[Given entries Boundary: Start]

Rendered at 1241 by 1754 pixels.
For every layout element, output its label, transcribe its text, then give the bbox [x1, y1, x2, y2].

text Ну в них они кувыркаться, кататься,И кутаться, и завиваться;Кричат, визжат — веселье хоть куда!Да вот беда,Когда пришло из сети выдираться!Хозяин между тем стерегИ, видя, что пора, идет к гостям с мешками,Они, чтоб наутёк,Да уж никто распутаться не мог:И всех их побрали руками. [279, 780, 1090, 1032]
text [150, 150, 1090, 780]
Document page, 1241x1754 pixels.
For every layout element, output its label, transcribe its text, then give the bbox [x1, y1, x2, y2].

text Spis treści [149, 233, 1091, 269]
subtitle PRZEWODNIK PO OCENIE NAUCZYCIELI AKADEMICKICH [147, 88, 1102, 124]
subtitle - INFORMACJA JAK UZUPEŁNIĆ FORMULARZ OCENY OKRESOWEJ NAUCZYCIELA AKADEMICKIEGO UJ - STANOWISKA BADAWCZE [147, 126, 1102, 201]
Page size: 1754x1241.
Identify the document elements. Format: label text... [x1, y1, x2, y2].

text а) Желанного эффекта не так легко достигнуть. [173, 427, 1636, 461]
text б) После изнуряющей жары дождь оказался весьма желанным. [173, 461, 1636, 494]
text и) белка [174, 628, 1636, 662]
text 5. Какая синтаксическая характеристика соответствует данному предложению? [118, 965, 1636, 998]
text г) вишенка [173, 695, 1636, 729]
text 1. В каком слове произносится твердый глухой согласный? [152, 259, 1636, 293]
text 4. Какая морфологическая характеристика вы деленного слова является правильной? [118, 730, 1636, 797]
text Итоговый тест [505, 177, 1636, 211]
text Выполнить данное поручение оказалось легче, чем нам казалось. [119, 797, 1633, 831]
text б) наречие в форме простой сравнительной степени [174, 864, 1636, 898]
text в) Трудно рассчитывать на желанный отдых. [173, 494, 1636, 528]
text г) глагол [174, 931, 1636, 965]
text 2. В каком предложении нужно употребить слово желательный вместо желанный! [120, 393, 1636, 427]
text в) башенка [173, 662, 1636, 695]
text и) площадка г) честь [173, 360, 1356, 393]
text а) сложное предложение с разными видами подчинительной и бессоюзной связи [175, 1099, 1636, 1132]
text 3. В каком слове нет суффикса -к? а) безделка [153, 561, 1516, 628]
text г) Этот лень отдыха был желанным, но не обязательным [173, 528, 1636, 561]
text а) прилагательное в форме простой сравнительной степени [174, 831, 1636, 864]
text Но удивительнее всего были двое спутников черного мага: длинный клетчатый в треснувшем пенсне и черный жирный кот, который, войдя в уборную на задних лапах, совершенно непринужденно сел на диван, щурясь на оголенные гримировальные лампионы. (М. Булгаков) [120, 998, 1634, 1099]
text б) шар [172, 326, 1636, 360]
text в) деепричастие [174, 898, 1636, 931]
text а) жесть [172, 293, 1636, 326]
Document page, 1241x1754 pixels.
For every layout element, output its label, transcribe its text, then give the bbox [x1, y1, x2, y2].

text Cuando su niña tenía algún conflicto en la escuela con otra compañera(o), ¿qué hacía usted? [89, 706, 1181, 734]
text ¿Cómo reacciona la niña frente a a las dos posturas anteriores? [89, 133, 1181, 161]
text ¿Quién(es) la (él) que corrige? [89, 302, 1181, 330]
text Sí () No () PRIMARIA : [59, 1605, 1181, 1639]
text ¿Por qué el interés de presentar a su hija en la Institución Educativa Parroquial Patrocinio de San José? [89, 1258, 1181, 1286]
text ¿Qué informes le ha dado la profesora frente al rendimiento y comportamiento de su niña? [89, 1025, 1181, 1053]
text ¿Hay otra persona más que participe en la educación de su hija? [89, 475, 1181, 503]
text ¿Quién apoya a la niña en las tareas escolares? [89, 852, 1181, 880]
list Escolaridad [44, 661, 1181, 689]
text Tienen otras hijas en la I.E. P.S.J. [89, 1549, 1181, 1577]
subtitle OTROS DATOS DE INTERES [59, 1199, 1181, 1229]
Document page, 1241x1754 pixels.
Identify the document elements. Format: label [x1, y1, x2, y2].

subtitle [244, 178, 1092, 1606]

[Given entries Boundary: End]

▶ _Job item_: Reproduce the full listing word for word.

▶ _Answer for this exercise_:
Rendered at 1241 by 1754 pixels.
For every layout element, output its label, transcribe its text, then give the bbox [x1, y1, x2, y2].

text Ну в них они кувыркаться, кататься,И кутаться, и завиваться;Кричат, визжат — веселье хоть куда!Да вот беда,Когда пришло из сети выдираться!Хозяин между тем стерегИ, видя, что пора, идет к гостям с мешками,Они, чтоб наутёк,Да уж никто распутаться не мог:И всех их побрали руками. [279, 780, 1090, 1032]
text [150, 150, 1090, 780]
Document page, 1241x1754 pixels.
For every layout element, output its label, transcribe its text, then give the bbox [x1, y1, x2, y2].

text Spis treści [149, 233, 1091, 269]
subtitle PRZEWODNIK PO OCENIE NAUCZYCIELI AKADEMICKICH [147, 88, 1102, 124]
subtitle - INFORMACJA JAK UZUPEŁNIĆ FORMULARZ OCENY OKRESOWEJ NAUCZYCIELA AKADEMICKIEGO UJ - STANOWISKA BADAWCZE [147, 126, 1102, 201]
Page size: 1754x1241.
Identify the document elements. Format: label text... [x1, y1, x2, y2].

text а) Желанного эффекта не так легко достигнуть. [173, 427, 1636, 461]
text б) После изнуряющей жары дождь оказался весьма желанным. [173, 461, 1636, 494]
text и) белка [174, 628, 1636, 662]
text 5. Какая синтаксическая характеристика соответствует данному предложению? [118, 965, 1636, 998]
text г) вишенка [173, 695, 1636, 729]
text 1. В каком слове произносится твердый глухой согласный? [152, 259, 1636, 293]
text 4. Какая морфологическая характеристика вы деленного слова является правильной? [118, 730, 1636, 797]
text Итоговый тест [505, 177, 1636, 211]
text Выполнить данное поручение оказалось легче, чем нам казалось. [119, 797, 1633, 831]
text б) наречие в форме простой сравнительной степени [174, 864, 1636, 898]
text в) Трудно рассчитывать на желанный отдых. [173, 494, 1636, 528]
text г) глагол [174, 931, 1636, 965]
text 2. В каком предложении нужно употребить слово желательный вместо желанный! [120, 393, 1636, 427]
text в) башенка [173, 662, 1636, 695]
text и) площадка г) честь [173, 360, 1356, 393]
text а) сложное предложение с разными видами подчинительной и бессоюзной связи [175, 1099, 1636, 1132]
text 3. В каком слове нет суффикса -к? а) безделка [153, 561, 1516, 628]
text г) Этот лень отдыха был желанным, но не обязательным [173, 528, 1636, 561]
text а) прилагательное в форме простой сравнительной степени [174, 831, 1636, 864]
text Но удивительнее всего были двое спутников черного мага: длинный клетчатый в треснувшем пенсне и черный жирный кот, который, войдя в уборную на задних лапах, совершенно непринужденно сел на диван, щурясь на оголенные гримировальные лампионы. (М. Булгаков) [120, 998, 1634, 1099]
text б) шар [172, 326, 1636, 360]
text в) деепричастие [174, 898, 1636, 931]
text а) жесть [172, 293, 1636, 326]
Document page, 1241x1754 pixels.
For every layout element, output its label, transcribe its text, then give the bbox [x1, y1, x2, y2].

text Cuando su niña tenía algún conflicto en la escuela con otra compañera(o), ¿qué hacía usted? [89, 706, 1181, 734]
text ¿Cómo reacciona la niña frente a a las dos posturas anteriores? [89, 133, 1181, 161]
text ¿Quién(es) la (él) que corrige? [89, 302, 1181, 330]
text Sí () No () PRIMARIA : [59, 1605, 1181, 1639]
text ¿Por qué el interés de presentar a su hija en la Institución Educativa Parroquial Patrocinio de San José? [89, 1258, 1181, 1286]
text ¿Qué informes le ha dado la profesora frente al rendimiento y comportamiento de su niña? [89, 1025, 1181, 1053]
text ¿Hay otra persona más que participe en la educación de su hija? [89, 475, 1181, 503]
text ¿Quién apoya a la niña en las tareas escolares? [89, 852, 1181, 880]
list Escolaridad [44, 661, 1181, 689]
text Tienen otras hijas en la I.E. P.S.J. [89, 1549, 1181, 1577]
subtitle OTROS DATOS DE INTERES [59, 1199, 1181, 1229]
Document page, 1241x1754 pixels.
Identify the document elements. Format: label [x1, y1, x2, y2].

subtitle [244, 178, 1092, 1606]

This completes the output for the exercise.